* [YOUR INSTRUCTIONS] In the entries below, find the line with "all'indirizzo indicato con" and the line with "Attendere...". Return those two lines and all lines between them, exactly.

* [RECORDS PROVIDED]
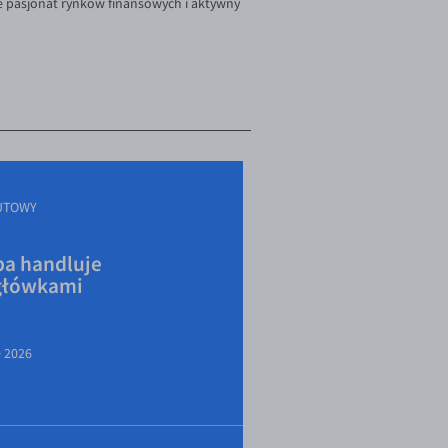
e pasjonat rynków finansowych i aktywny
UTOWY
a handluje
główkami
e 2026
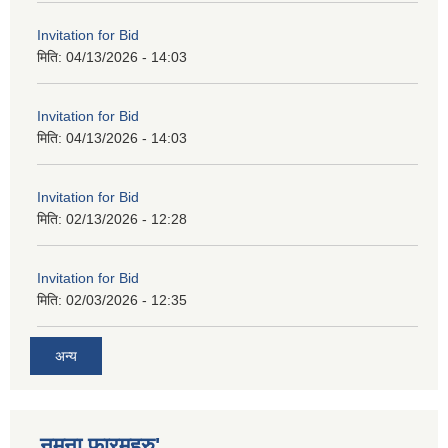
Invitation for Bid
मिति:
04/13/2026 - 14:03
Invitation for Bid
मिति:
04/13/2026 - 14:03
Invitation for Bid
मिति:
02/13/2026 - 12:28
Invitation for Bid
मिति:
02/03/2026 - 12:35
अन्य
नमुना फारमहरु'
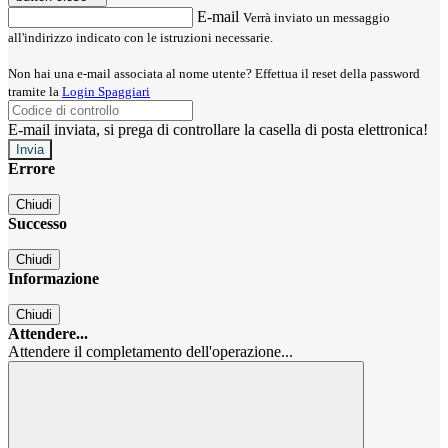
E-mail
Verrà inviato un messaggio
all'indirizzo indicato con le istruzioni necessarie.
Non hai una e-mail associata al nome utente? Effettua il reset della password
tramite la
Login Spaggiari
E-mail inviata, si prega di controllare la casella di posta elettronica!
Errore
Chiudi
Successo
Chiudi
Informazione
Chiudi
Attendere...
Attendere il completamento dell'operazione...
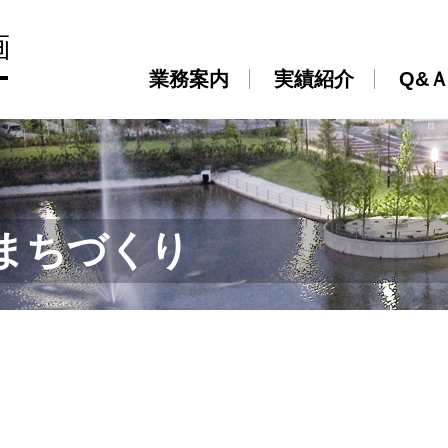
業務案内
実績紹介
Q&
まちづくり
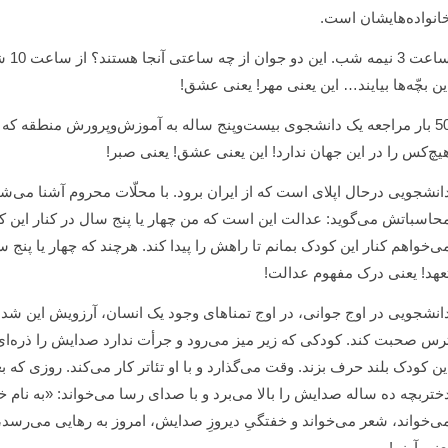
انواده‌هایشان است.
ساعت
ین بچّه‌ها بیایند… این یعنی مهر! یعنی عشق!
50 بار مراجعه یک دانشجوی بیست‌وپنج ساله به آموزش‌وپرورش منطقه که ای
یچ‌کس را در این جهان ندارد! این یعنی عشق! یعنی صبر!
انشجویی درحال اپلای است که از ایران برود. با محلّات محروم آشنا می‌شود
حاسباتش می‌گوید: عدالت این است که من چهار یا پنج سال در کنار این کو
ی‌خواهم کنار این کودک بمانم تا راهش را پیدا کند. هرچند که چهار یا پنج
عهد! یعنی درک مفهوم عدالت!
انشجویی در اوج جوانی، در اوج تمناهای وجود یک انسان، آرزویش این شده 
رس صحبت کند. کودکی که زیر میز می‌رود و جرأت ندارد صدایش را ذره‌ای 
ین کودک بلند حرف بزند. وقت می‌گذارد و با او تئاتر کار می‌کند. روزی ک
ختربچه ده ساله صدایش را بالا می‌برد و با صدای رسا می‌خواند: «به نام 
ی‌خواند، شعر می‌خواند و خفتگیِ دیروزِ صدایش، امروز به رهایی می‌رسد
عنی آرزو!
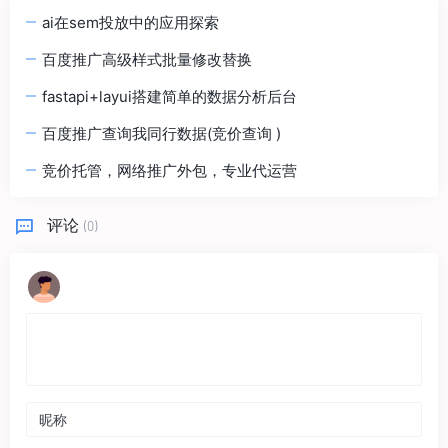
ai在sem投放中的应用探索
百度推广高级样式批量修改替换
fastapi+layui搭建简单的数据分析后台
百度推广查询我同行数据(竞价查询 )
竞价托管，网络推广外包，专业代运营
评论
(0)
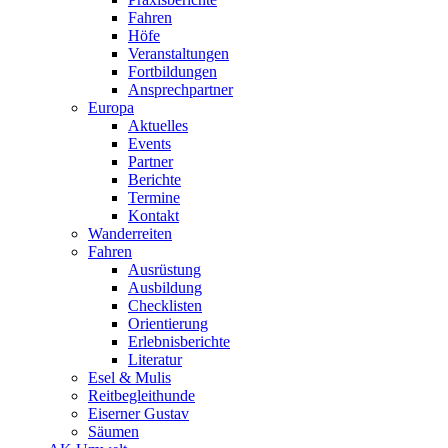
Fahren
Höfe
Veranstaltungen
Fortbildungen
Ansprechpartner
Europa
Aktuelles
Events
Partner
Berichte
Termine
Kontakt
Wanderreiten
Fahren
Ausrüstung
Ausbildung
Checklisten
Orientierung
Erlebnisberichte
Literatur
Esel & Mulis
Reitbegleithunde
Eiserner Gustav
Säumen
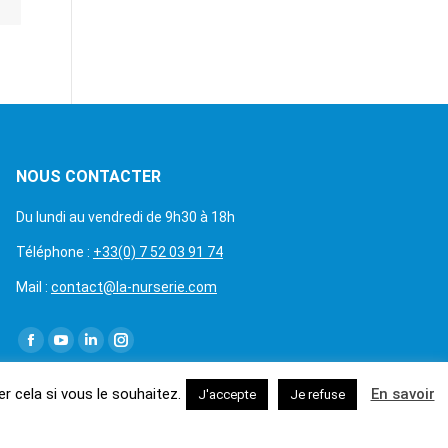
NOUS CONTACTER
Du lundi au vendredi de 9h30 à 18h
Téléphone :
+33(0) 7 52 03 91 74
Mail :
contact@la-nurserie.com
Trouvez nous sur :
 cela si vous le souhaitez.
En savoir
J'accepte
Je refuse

==

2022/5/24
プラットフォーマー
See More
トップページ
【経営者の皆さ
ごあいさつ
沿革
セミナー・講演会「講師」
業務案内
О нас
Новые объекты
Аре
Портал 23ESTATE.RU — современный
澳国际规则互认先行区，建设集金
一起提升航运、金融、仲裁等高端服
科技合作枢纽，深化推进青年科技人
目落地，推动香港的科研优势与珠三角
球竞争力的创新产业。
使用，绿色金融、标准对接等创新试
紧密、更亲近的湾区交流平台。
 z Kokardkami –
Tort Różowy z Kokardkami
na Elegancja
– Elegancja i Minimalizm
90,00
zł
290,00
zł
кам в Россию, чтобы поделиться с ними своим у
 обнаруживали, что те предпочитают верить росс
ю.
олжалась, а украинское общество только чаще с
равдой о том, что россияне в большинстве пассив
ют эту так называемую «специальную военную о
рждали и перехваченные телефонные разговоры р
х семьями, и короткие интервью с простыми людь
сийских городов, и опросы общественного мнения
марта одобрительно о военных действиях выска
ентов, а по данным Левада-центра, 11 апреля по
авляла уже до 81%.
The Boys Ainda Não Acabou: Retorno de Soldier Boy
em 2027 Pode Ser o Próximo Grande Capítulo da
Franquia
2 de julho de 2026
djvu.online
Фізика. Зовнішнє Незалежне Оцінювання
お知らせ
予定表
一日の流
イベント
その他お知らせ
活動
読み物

* [OUTPUT OF THE TASK]
all'indirizzo indicato con le istruzioni necessarie.
Non hai una e-mail associata al nome utente? Effettua il reset della password
tramite la
Login Spaggiari
E-mail inviata, si prega di controllare la casella di posta elettronica!
Errore
Chiudi
Successo
Chiudi
Informazione
Chiudi
Attendere...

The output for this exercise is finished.